**WHAT IS NEEDED:**
Starting at the line that has "genus: Hedypnois" and stopping after the line that has "scientific name: Pubitelphusa latifasciella", rename "common name" to "vernacular name" in the data. Return only those lines, with nothing else altered.

Dataset excerpt:
====

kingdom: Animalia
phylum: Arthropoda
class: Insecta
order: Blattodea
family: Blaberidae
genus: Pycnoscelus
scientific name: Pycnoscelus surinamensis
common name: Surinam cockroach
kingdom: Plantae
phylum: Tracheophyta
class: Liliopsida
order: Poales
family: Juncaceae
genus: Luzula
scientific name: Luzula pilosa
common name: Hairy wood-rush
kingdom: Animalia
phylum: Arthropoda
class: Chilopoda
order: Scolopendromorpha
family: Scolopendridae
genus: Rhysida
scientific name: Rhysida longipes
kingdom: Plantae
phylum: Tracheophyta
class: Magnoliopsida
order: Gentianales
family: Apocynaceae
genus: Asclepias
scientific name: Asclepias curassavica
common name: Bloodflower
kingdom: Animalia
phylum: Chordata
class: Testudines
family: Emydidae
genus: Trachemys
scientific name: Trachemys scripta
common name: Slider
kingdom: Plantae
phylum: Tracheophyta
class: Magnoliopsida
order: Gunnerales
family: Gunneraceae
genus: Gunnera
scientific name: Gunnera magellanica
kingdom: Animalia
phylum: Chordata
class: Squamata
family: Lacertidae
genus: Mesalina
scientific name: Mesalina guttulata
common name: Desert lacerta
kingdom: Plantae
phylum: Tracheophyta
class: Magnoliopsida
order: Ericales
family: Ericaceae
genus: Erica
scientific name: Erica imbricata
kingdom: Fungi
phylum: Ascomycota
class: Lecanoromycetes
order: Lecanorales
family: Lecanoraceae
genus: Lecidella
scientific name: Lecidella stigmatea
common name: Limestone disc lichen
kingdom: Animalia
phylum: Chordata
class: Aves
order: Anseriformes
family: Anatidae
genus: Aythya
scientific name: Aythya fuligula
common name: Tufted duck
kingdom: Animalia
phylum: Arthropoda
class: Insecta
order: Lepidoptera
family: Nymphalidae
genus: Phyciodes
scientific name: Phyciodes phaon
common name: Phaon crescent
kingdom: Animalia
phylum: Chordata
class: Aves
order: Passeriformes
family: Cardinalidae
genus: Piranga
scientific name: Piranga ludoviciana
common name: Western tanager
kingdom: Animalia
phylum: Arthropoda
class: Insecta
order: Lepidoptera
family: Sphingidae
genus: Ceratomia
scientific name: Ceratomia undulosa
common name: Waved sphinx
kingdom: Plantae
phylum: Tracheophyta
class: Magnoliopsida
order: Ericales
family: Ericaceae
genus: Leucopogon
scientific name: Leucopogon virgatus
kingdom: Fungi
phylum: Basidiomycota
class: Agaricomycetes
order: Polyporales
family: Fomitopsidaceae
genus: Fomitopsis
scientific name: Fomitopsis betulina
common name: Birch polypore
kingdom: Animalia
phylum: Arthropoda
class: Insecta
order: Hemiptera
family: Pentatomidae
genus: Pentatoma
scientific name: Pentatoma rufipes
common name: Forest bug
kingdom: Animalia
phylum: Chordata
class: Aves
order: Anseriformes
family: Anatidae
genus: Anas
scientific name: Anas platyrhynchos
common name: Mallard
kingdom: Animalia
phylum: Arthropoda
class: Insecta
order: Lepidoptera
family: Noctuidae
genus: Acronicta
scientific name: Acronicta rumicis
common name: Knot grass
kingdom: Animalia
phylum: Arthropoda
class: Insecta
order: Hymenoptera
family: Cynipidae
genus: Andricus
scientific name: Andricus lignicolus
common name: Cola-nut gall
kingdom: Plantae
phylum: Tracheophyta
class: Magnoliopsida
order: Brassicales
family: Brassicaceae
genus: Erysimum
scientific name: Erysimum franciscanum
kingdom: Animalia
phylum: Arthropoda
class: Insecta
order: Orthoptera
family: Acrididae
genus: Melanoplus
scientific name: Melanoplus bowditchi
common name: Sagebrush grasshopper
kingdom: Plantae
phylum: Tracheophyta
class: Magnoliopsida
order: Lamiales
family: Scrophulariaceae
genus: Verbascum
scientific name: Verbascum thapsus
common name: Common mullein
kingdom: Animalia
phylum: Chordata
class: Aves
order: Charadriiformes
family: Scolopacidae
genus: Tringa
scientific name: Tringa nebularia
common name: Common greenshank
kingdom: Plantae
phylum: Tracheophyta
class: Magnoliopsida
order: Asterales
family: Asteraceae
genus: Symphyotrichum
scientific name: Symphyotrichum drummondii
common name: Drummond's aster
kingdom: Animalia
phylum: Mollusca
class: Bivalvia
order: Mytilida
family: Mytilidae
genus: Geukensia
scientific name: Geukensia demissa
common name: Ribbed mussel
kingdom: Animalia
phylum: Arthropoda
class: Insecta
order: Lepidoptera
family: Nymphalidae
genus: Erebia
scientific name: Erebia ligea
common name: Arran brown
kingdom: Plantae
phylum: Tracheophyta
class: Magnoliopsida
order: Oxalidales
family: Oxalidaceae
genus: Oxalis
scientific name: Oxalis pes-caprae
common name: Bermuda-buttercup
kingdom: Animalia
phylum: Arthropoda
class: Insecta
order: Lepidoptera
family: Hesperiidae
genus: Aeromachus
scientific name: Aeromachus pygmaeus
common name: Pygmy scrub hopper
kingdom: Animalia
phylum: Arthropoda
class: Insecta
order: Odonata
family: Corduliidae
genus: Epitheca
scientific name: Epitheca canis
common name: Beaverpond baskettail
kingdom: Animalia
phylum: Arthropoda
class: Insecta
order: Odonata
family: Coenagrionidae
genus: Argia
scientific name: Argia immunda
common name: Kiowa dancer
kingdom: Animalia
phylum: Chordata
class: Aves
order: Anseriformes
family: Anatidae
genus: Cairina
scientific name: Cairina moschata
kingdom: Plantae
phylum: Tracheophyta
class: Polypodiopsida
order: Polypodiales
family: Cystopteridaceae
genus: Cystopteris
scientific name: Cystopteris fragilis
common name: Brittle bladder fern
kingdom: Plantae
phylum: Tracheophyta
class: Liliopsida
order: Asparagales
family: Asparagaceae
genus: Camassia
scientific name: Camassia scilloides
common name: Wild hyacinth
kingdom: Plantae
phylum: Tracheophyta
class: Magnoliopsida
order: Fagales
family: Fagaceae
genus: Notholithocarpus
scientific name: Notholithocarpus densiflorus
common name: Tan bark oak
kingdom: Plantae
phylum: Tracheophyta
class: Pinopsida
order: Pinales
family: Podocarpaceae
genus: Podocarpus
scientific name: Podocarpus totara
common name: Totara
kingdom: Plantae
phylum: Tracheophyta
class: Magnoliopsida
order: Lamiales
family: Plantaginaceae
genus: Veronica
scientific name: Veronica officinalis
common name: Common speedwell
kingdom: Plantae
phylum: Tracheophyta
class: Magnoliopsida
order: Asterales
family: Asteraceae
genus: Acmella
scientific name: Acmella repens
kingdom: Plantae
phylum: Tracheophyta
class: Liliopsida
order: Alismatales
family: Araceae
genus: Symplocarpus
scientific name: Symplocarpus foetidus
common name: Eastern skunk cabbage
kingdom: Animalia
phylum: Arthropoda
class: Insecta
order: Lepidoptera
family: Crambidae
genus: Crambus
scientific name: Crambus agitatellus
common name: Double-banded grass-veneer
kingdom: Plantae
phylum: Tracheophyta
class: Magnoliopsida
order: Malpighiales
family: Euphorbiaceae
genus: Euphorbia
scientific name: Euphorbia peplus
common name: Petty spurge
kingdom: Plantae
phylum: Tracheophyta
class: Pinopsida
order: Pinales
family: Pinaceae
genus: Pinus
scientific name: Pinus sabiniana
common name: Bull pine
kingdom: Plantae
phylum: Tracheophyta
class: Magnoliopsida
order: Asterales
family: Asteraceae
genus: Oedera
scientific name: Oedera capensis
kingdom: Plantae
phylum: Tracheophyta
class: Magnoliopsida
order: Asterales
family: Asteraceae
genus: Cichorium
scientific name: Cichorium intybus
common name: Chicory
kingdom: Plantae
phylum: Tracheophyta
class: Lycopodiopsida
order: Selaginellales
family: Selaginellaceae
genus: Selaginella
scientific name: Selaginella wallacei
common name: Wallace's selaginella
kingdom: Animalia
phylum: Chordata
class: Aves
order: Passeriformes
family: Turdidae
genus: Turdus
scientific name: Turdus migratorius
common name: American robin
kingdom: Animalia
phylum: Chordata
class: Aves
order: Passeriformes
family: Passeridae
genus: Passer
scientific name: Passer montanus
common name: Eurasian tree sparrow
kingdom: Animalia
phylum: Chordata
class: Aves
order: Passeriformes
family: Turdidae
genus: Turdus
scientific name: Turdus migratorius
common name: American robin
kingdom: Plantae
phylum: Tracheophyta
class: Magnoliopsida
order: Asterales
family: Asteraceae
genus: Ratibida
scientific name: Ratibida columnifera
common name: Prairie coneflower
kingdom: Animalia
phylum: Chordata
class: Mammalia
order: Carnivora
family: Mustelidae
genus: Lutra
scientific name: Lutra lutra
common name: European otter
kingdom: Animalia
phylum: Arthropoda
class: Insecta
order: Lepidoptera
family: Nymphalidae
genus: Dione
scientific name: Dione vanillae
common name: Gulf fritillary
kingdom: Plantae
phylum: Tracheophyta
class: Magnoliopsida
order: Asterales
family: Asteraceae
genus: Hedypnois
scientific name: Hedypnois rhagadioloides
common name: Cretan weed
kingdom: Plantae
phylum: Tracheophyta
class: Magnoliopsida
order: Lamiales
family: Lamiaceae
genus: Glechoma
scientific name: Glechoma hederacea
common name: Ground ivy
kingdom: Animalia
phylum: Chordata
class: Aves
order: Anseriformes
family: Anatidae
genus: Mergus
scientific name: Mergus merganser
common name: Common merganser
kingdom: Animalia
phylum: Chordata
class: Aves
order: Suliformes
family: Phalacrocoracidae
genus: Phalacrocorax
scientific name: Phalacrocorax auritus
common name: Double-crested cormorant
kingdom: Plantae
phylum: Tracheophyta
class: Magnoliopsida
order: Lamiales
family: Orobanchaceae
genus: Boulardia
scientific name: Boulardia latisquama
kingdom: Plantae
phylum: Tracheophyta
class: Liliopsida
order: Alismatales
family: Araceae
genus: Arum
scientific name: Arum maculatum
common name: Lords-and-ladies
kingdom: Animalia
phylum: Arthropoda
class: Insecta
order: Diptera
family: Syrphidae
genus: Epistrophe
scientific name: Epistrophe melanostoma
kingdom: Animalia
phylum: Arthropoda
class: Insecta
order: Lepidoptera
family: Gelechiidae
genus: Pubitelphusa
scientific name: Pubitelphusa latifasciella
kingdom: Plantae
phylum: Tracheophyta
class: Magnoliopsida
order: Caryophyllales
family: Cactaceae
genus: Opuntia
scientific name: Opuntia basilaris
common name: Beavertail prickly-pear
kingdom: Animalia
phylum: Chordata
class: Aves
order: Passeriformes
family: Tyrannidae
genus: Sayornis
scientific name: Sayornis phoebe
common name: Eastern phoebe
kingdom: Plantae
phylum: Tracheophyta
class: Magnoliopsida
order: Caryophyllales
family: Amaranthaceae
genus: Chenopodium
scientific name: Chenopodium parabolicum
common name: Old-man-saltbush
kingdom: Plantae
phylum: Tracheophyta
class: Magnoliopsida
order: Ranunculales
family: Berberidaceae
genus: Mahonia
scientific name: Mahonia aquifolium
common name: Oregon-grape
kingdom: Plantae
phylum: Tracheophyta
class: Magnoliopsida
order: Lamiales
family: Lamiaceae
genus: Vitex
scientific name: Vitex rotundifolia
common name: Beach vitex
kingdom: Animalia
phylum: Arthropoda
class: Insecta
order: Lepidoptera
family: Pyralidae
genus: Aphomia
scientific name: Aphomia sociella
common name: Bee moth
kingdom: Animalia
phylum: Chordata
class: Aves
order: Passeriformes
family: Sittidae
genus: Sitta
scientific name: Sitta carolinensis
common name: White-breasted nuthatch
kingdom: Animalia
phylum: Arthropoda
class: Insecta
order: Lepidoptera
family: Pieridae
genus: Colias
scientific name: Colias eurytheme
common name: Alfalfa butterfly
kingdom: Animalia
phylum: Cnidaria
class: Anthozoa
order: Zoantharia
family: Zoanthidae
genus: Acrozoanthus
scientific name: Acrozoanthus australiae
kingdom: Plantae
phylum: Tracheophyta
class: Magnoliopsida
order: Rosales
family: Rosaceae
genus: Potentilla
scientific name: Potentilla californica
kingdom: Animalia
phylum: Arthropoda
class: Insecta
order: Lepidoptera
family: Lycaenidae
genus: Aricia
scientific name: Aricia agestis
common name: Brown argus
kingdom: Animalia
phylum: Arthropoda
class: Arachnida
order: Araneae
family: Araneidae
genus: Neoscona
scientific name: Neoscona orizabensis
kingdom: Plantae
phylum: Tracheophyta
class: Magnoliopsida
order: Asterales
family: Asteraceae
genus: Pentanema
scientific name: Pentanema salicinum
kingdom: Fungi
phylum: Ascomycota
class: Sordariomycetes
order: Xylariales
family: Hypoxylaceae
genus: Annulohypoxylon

====

**RESPONSE TO THE EXERCISE:**
genus: Hedypnois
scientific name: Hedypnois rhagadioloides
vernacular name: Cretan weed
kingdom: Plantae
phylum: Tracheophyta
class: Magnoliopsida
order: Lamiales
family: Lamiaceae
genus: Glechoma
scientific name: Glechoma hederacea
vernacular name: Ground ivy
kingdom: Animalia
phylum: Chordata
class: Aves
order: Anseriformes
family: Anatidae
genus: Mergus
scientific name: Mergus merganser
vernacular name: Common merganser
kingdom: Animalia
phylum: Chordata
class: Aves
order: Suliformes
family: Phalacrocoracidae
genus: Phalacrocorax
scientific name: Phalacrocorax auritus
vernacular name: Double-crested cormorant
kingdom: Plantae
phylum: Tracheophyta
class: Magnoliopsida
order: Lamiales
family: Orobanchaceae
genus: Boulardia
scientific name: Boulardia latisquama
kingdom: Plantae
phylum: Tracheophyta
class: Liliopsida
order: Alismatales
family: Araceae
genus: Arum
scientific name: Arum maculatum
vernacular name: Lords-and-ladies
kingdom: Animalia
phylum: Arthropoda
class: Insecta
order: Diptera
family: Syrphidae
genus: Epistrophe
scientific name: Epistrophe melanostoma
kingdom: Animalia
phylum: Arthropoda
class: Insecta
order: Lepidoptera
family: Gelechiidae
genus: Pubitelphusa
scientific name: Pubitelphusa latifasciella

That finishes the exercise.